Create SCseq object for RaceID + batch effect correction

sc <- SCseq(combined_counts) sc <- filterdata(sc, LBatch=b, bmode="RaceID",mintotal = 1000) # Adjust 'mintotal' based on your data sc <- compdist(sc, metric = "pearson") sc <- clustexp(sc)

sc <- clustexp(sc,cln=10,sat=FALSE)

sc <- findoutliers(sc)

plotbackground(sc) plotsensitivity(sc)

plotoutlierprobs(sc)

clustheatmap(sc)

Run t-SNE

sc <- comptsne(sc) sc <- compumap(sc) saveRDS(sc, file="sc_object_final_before_StemID.rds")

Run RaceID and StemID analysis

stem <- Ltree(sc) stem <- compentropy(stem) stem <- projcells(stem, cthr = 5, nmode = FALSE) stem <- projback(stem, pdishuf = 100) stem <- lineagegraph(stem)
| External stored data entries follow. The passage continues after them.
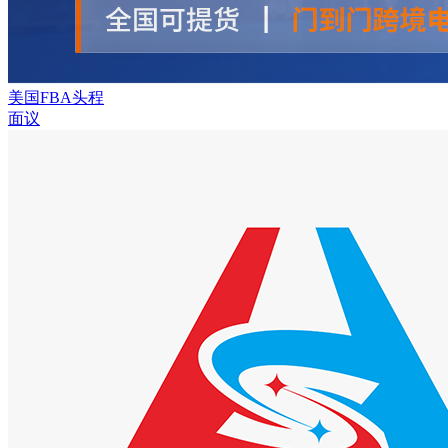
美国FBA头程
面议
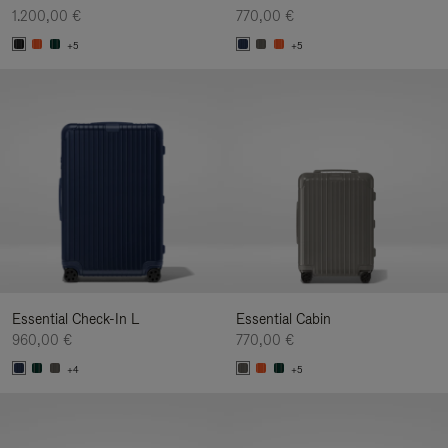
1.200,00 €
770,00 €
+5
+5
Essential Check-In L
Essential Cabin
960,00 €
770,00 €
+4
+5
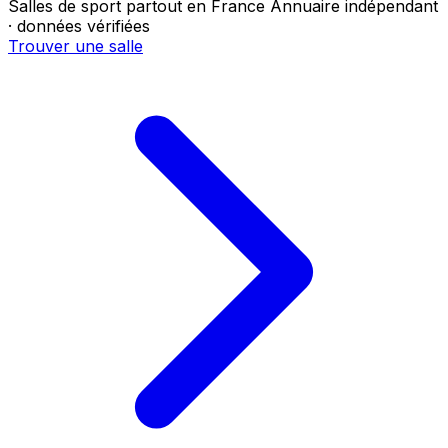
Salles de sport partout en France
Annuaire indépendant
· données vérifiées
Trouver une salle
stem <- comppvalue(stem, pthr = 0.05)

Identify stem cell clusters

stemID_scores<- compscore(stem)

dgrun commented 2 months ago

The reason you get more clusters is the outlier identification step. If you would like to avoid outlier clusters, then set the probability threshold for outlier detection to zero:

sc <- findoutliers(sc,probthr=0)

sbarvaux commented 2 months ago

Thank you for the proposition, I will try this in my next run. I tried also to apply your code from this : https://github.com/dgrun/StemID/issues/7 to directly export my seurat clusters, however, I encounter this error : with the projecells function

Error in .rowNamesDF<-(x, value = value) : invalid 'row.names' length

Is there a way to fix this issue ?

Thanks in advance

dgrun commented 2 months ago

I would need sample code with data to check the probelm...

sbarvaux commented 2 months ago

I am sending you an email now to your email address dominic.gruen@uni-wuerzburg.de with a subset of my data

Thanks !

dgrun commented 1 month ago

Hi, your code is fine, but the problem is that your cluster numbers for Seurat are incomplete:

part <- as.numeric(combined@meta.data$seurat_clusters) sort(unique(part)) [1] 1 2 3 5 6 7 8 10 11

You are lacking clusters 4 and 9. RaceID/StemID expect all numbers between 1 and 11. Maybe you could rename clusters from 1 to 9.